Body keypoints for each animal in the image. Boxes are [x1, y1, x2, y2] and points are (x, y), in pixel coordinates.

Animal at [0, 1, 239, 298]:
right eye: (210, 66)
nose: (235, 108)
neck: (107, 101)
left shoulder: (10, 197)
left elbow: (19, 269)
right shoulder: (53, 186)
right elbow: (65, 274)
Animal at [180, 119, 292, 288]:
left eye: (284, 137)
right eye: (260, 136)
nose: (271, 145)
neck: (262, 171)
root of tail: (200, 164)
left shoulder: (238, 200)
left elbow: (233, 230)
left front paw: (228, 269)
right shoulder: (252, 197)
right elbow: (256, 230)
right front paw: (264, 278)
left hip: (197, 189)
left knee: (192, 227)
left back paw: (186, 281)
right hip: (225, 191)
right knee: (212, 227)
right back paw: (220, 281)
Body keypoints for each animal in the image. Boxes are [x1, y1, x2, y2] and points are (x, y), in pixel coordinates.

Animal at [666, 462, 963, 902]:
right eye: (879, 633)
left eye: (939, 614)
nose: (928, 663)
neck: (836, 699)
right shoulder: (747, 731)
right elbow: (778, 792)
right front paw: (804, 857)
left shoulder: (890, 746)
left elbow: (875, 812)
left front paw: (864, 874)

######

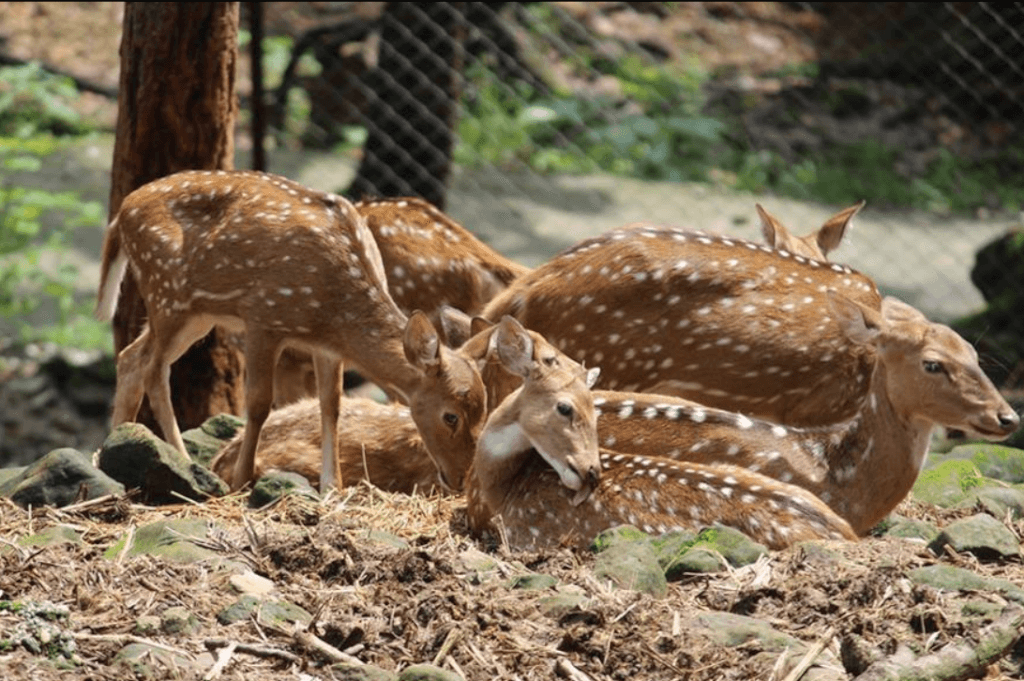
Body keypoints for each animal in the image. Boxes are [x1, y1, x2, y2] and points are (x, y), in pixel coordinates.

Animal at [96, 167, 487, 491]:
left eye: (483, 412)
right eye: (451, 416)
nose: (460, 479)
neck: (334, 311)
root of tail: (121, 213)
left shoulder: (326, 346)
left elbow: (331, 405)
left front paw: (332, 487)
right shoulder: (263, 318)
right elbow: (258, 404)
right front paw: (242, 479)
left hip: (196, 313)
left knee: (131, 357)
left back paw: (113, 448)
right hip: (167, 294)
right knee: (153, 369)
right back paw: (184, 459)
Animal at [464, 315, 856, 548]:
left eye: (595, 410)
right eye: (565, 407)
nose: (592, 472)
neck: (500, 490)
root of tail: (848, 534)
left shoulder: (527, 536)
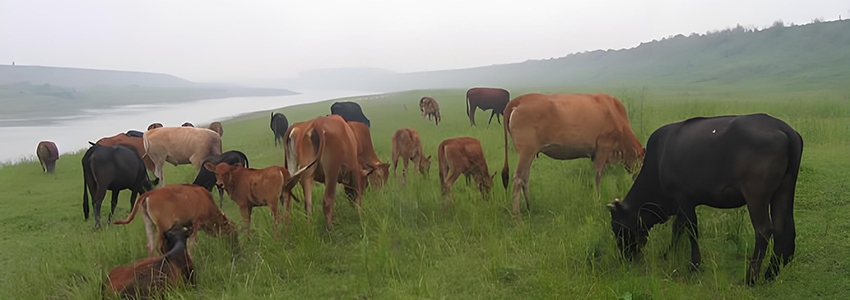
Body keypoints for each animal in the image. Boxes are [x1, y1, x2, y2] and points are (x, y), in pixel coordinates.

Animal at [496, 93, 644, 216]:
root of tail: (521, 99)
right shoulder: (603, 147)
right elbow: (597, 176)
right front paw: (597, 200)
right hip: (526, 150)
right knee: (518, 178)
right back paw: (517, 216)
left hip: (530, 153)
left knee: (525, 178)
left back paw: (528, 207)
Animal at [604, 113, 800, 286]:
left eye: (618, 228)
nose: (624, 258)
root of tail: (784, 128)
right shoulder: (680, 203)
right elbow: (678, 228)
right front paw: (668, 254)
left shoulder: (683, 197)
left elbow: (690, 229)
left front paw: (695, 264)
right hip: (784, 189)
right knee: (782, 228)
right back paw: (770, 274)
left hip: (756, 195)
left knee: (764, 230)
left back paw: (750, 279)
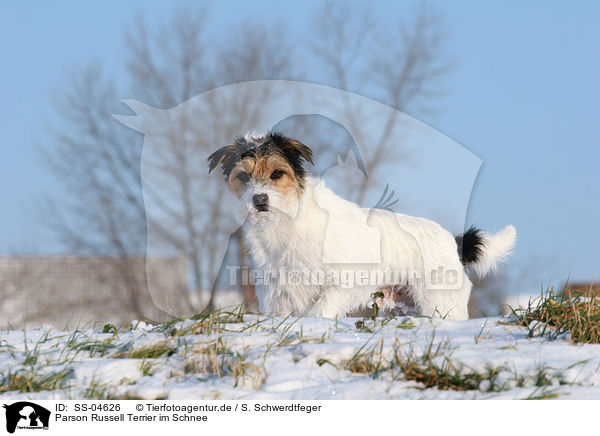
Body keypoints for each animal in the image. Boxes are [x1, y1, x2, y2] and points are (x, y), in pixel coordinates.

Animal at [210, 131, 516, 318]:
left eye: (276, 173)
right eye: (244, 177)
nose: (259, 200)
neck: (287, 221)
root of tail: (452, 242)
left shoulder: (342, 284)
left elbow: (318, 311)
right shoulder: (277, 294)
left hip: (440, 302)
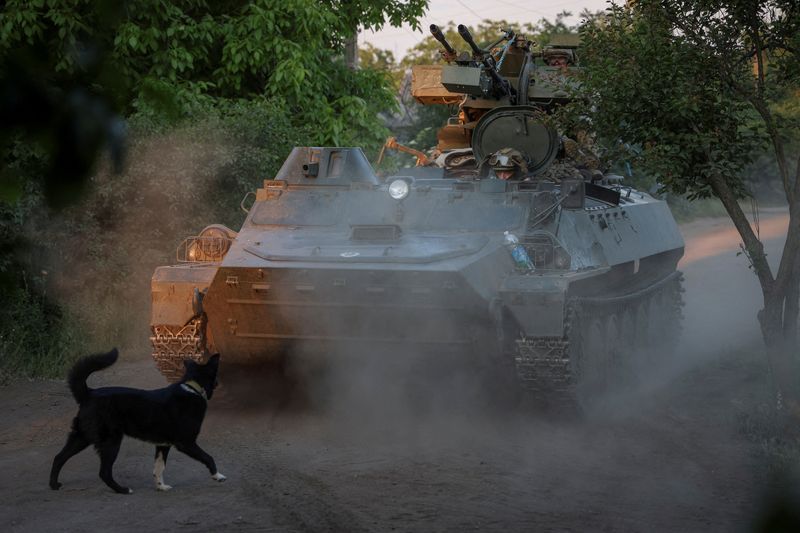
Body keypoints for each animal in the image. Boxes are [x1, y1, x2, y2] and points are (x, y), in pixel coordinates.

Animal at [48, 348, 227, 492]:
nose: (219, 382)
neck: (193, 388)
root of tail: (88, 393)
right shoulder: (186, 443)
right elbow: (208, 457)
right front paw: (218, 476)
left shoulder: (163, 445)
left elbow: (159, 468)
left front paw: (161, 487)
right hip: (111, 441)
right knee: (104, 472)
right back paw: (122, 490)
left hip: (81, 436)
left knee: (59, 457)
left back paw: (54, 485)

######

Task goal = Provide the number of lines in the data above that contain the string "root", and nothing else.

Answer area = 7